_CONSIGNES_.
1. Relevez tous les noms de personnes cités dans le texte sur Bachir Saleh.
2. D'après le texte sur Bachir Saleh, pourquoi celui-ci aurait-il été le destinataire de la note révélée par Mediapart ? Répondez en une à trois phrases.
3. Rédigez la suite du texte sur Bachir Saleh à partir de sa dernière phrase.

_TEXTE_.
•••••

Depuis quelques jours, le nom de Bachir Saleh s'est invité dans la campagne présidentielle. Cet ancien dignitaire libyen serait le destinataire de la note sur un présumé financement libyen de la campagne 2007 de Nicolas Sarkozy par le régime de Kadhafi, révélée samedi 28 avril par Mediapart. L'intéressé, qui se trouverait actuellement en France, dément qu'elle lui a été adressée. Qui est-il ? Pourquoi est-il recherché par Interpol ? FTVi fait le point.

 • Ex-directeur de cabinet de Mouammar Kadhafi

C'est en cette qualité que Bachir Saleh aurait été le destinataire du document attestant, selon Mediapart, que le régime libyen a accepté de financer à hauteur de 50 millions d'euros la campagne présidentielle de Nicolas Sarkozy en 2007. Ce dernier a porté plainte contre le site d'informations et une enquête a été ouverte par le parquet de Paris. Bachir Saleh a démenti dimanche, par le biais de l'un de ses avocats français, Pierre Haïk, avoir reçu un tel document et mis en doute son authenticité.

•••••

_DONNÉES_.
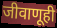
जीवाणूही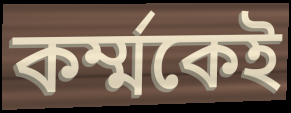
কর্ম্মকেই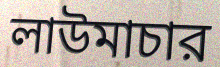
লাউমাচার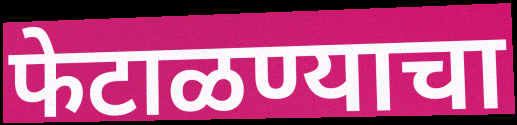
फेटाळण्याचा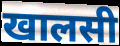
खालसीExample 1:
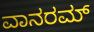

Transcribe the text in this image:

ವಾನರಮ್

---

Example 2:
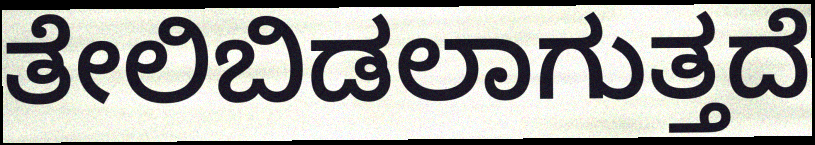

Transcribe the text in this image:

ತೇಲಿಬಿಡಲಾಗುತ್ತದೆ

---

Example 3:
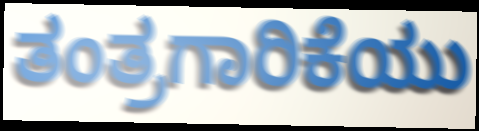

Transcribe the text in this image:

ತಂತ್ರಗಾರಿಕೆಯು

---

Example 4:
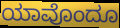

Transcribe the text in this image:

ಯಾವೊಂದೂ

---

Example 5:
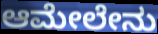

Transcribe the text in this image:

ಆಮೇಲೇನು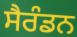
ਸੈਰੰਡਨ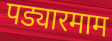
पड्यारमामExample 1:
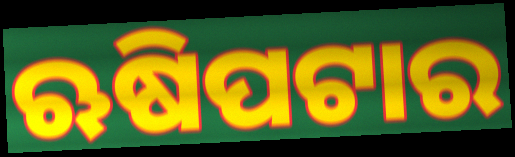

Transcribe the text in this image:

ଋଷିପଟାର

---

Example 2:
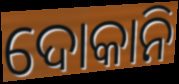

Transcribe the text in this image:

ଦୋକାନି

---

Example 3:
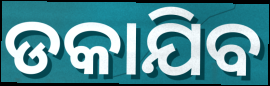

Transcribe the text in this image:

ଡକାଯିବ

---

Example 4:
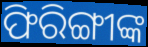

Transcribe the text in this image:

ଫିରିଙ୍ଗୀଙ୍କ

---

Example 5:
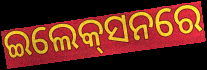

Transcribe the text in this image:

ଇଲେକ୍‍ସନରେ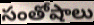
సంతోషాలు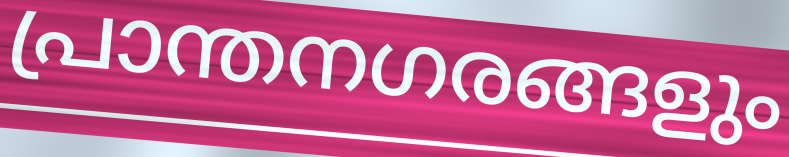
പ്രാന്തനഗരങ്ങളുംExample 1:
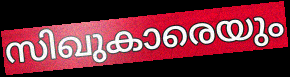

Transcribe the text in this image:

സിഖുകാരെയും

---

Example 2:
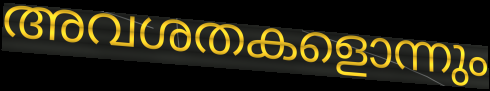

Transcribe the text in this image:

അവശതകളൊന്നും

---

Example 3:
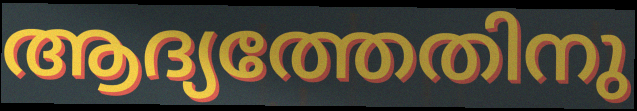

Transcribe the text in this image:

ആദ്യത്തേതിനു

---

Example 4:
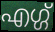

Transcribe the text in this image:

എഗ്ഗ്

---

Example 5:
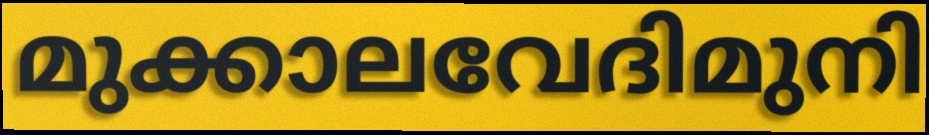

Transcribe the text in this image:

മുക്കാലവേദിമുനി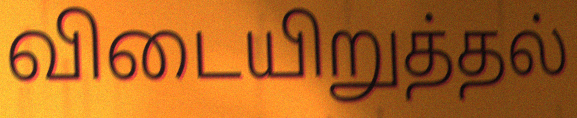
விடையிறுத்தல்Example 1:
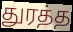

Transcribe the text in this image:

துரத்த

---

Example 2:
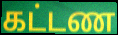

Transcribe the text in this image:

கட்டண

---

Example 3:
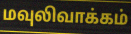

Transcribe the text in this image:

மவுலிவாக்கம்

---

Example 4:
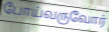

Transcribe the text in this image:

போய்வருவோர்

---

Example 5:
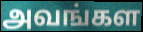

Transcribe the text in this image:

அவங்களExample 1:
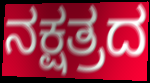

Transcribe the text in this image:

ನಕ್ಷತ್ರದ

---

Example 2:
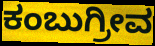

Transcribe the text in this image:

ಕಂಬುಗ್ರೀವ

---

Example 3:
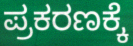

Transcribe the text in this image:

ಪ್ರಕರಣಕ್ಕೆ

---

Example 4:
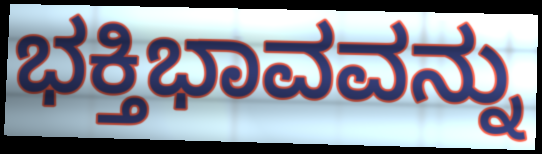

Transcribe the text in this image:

•••••

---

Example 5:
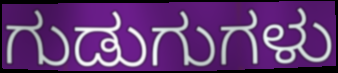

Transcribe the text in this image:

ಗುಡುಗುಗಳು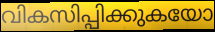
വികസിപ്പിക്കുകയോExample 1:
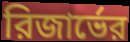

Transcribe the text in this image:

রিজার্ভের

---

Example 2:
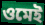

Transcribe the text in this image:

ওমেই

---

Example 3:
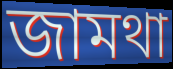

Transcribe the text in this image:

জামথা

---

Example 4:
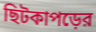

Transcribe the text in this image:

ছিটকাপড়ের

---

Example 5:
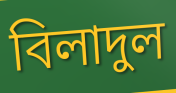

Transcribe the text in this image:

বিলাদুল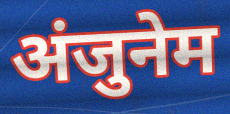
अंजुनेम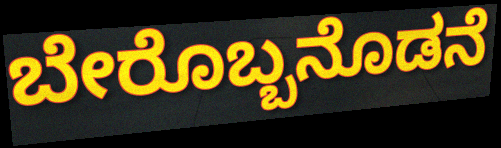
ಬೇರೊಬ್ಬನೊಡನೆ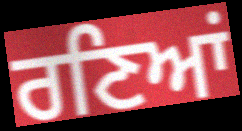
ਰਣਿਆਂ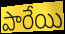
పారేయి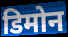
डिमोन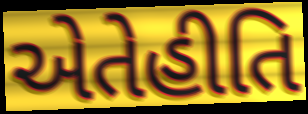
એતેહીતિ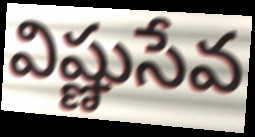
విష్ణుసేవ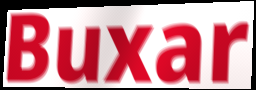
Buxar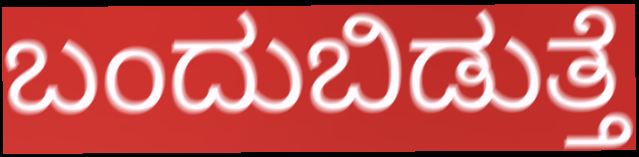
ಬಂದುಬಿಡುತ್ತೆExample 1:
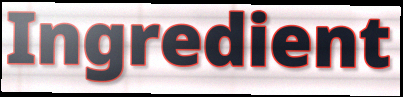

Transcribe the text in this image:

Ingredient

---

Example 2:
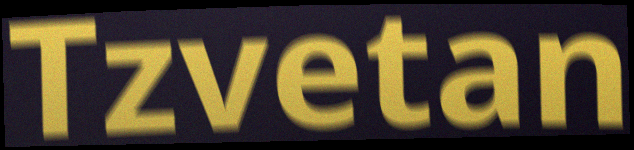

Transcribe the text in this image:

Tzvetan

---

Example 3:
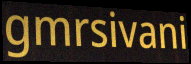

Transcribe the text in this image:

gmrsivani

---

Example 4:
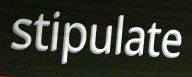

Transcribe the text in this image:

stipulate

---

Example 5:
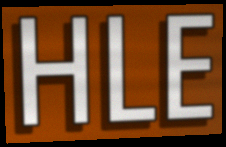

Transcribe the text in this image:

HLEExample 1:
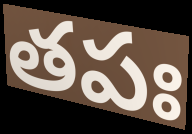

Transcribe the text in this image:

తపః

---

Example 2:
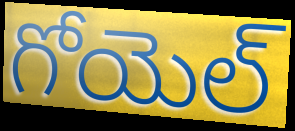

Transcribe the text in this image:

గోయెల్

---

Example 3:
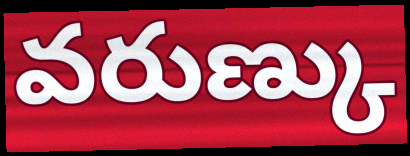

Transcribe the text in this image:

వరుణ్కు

•••••

_CORRIGÉS_.
1. Bachir Saleh, Nicolas Sarkozy, Mouammar Kadhafi, Pierre Haïk.

2. Il aurait reçu ce document en tant qu'ancien directeur de cabinet de Mouammar Kadhafi. Le texte précise que c'est « en cette qualité » qu'il en aurait été le destinataire.

3.
Le directeur de cabinet du défunt guide libyen, né en 1946 à Agadez, au Niger, était également l'ex-trésorier du régime et président d'un fonds d'investissement libyen en Afrique. Comme le signale le Huffington Post.fr, le documentaire "Kadhafi, mort ou vif" d'Antoine Vitkine, qui doit être diffusé sur France 5 le 8 mai, révèle que Nicolas Sarkozy a rencontré Bachir Saleh en personne en juillet 2011, alors que l'intervention militaire en Libye s'enlisait. Par son intermédiaire, le président français aurait proposé à Mouammar Kadhafi l'exil et la vie sauve, en échange de l'arrêt des combats. En vain. 

• Recherché par Interpol pour escroquerie

L'ex-trésorier du régime de Mouammar Kadhafi est visé à la fois par des sanctions économiques de Washington et par une "notice rouge" d'Interpol en vue de son extradition vers la Libye pour "fraude" et escroquerie. Il est recherché par l'agence sous le nom de Bashir Al-Shrkawi. L'un de ses avocats, Marcel Ceccaldi, l'a confirmé à l'AFP. L'agence de presse a par ailleurs authentifié lundi les photos de Bashir Al-Shrkawi publiées sur le site internet d'Interpol comme étant celles de Bachir Saleh.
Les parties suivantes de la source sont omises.